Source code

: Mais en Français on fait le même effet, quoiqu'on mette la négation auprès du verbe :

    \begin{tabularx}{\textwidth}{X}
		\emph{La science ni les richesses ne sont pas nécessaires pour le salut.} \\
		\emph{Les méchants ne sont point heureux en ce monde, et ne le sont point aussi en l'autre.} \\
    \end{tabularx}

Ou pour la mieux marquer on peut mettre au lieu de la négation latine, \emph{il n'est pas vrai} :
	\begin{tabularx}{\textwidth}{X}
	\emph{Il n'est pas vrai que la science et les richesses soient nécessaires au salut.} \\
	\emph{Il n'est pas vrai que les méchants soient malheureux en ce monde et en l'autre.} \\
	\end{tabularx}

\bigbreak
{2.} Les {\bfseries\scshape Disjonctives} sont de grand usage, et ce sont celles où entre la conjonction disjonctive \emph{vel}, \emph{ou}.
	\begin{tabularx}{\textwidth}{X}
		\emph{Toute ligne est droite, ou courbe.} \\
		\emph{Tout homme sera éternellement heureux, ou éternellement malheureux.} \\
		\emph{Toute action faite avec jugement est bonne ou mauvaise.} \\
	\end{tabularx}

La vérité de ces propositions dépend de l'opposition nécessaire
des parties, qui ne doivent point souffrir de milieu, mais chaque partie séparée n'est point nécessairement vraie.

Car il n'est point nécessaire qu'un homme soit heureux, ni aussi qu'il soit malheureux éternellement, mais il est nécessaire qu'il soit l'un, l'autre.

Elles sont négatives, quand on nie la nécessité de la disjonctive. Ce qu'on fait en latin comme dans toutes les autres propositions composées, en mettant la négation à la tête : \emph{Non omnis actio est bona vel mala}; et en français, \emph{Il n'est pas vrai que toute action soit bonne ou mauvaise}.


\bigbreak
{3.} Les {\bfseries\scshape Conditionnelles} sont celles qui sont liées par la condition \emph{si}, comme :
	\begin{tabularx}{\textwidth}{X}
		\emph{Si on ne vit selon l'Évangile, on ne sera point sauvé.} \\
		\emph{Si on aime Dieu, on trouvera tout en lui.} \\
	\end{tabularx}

☆ ☆ ☆ ☆ ☆ ☆ ☆

*Problem:*
Copy each line in the entries above where the word "éternellement" shows up.

*Output below:*
		\emph{Tout homme sera éternellement heureux, ou éternellement malheureux.} \\
Car il n'est point nécessaire qu'un homme soit heureux, ni aussi qu'il soit malheureux éternellement, mais il est nécessaire qu'il soit l'un, l'autre.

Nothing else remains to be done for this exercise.